The data:
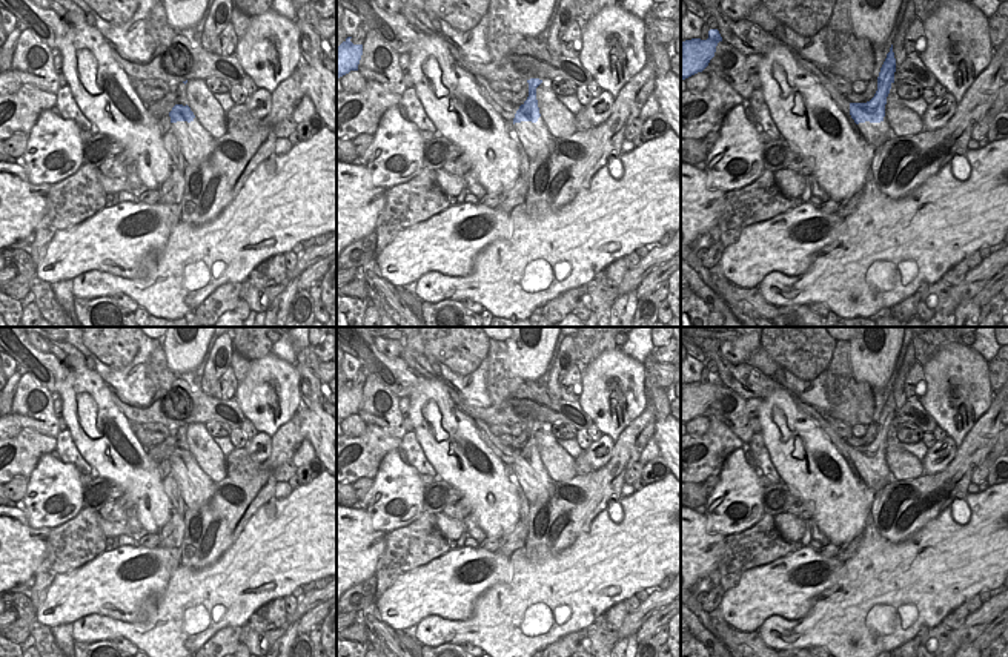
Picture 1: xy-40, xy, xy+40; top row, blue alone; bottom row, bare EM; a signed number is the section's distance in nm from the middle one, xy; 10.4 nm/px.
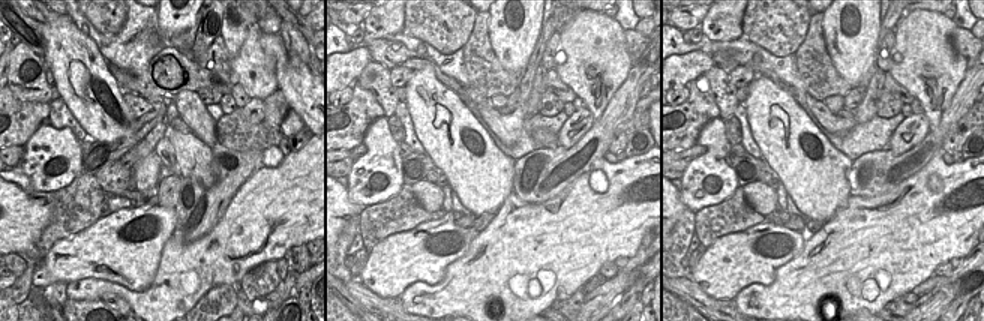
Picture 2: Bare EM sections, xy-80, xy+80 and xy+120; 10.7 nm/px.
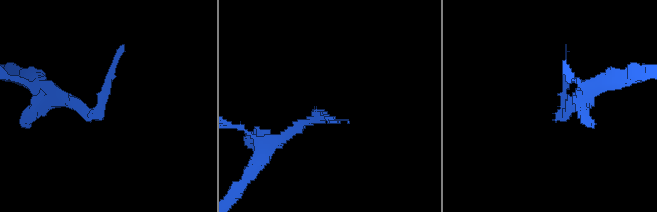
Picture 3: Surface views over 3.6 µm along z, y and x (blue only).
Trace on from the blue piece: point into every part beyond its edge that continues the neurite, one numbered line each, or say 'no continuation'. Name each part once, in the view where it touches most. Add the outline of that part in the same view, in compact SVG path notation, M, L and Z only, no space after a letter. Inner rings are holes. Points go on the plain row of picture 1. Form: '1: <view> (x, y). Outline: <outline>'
1: xy+40 (876, 478). Outline: M885 461L880 467L865 465L856 470L860 480L876 493L887 487L890 482L893 482L890 468Z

Required action:
Without the pictures, return the listing above from its first line through the line that has "Picture 2: Bare".

Expected answer:
Picture 1: xy-40, xy, xy+40; top row, blue alone; bottom row, bare EM; a signed number is the section's distance in nm from the middle one, xy; 10.4 nm/px.
Picture 2: Bare EM sections, xy-80, xy+80 and xy+120; 10.7 nm/px.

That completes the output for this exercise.